Currencies in Forex Trading are traded in lots. A standard lot size is 100 000 units.
Units refer to the base currency which are traded. E.g. with USD/CHF the base currency is US dollar so when you want to trade 1 standard lot of USD/CHF it would be worth $100 000.
Let us have a look at another example: GBP/USD - here the base currency is British Pound (GBP) and a standard lot for GBP/USD pair would be worth £100 000.
There are three types of lots (by size):
Standard lots = 100 000 units
Mini lots = 10 000 units
Micro lots = 1000 units.
Mini and micro lots are offered to traders who open mini accounts (on average from $200 to $1000). Standard lot sizes can be traded with larger accounts only. The requirements for a size of standard account can vary from broker to broker.
The smaller the lots size which are traded the lower will be the profits but the lower will be losses, too. If a trader talks about losses he also uses the term "risks". Because trading in Forex is as much about losing money as about making money.
Risks in Forex Trading refer to the possibility of losing entire investment while trading.
Returning back to lots:
With every Standard lot that is traded - 100 000 units - a trader risks to lose - or looks to win - $10 per pip. Where Pip is the smallest price increment in the last digit in the rate: e.g. the smallest price change/move.

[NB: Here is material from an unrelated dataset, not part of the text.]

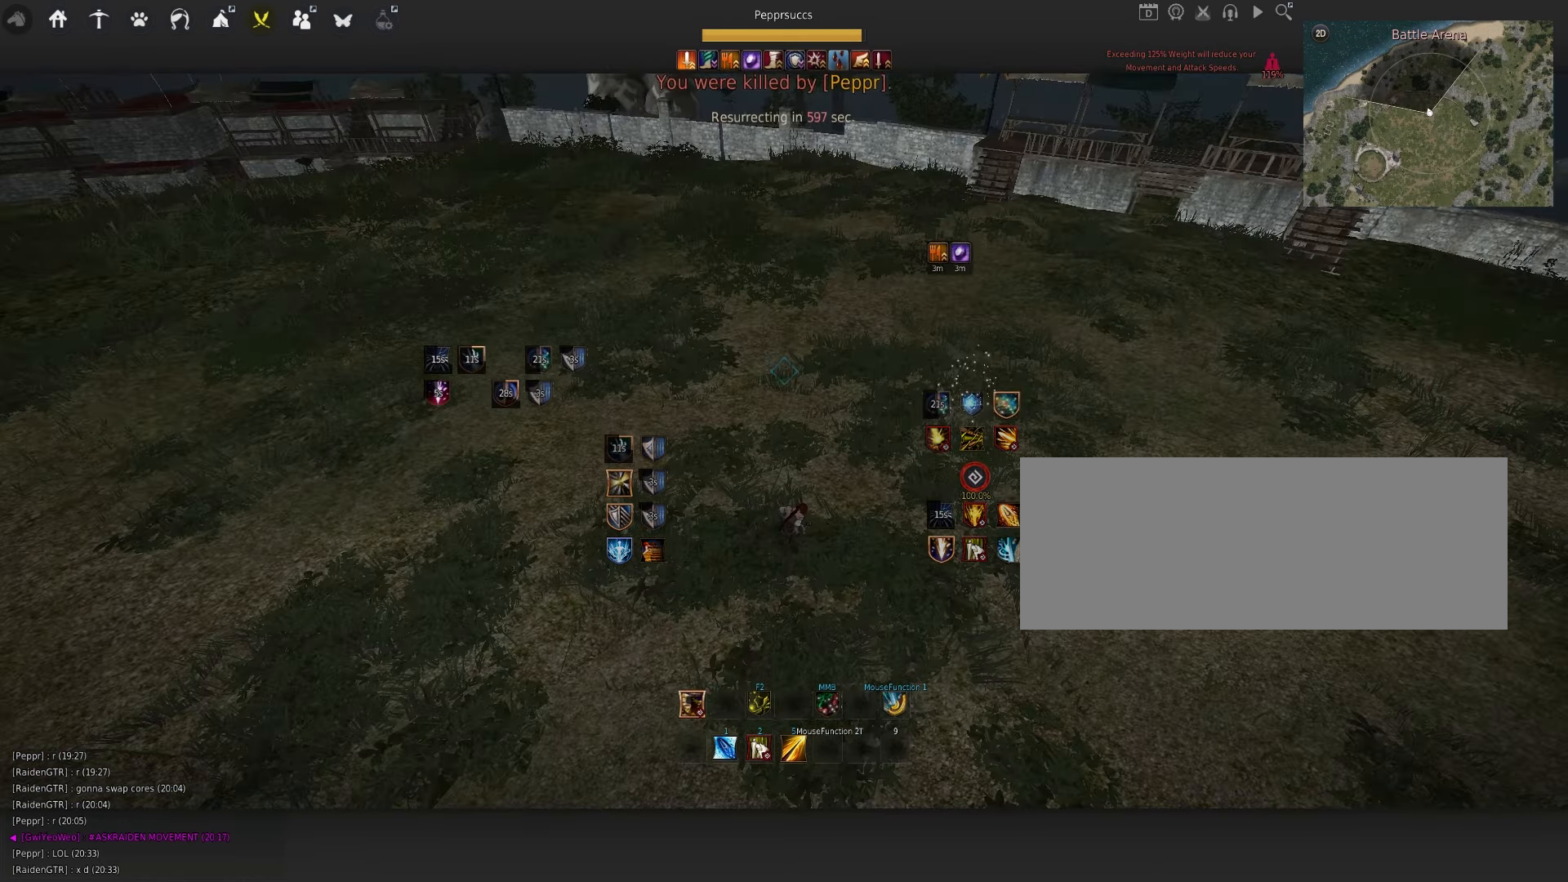
{"keys": [], "mouse": [], "events": []}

With every Mini lot that is traded - 10 000 units - a trader risks to lose - or looks to win - $1 per pip.
With each micro lot that is trader - 1000 units - a trader risks to lose - or looks to win - $0.10 per pip.
A Forex trader always looks for the most efficient ways to limit risks. For this purpose different risk management and money management strategies are developed.
It is impossible to avoid risks in Forex trading. In order to limit risks you can use different methods of setting protective stops, trailing stops, use hedging techniques, study scalping strategies, look for the best deals on spreads among brokers etc.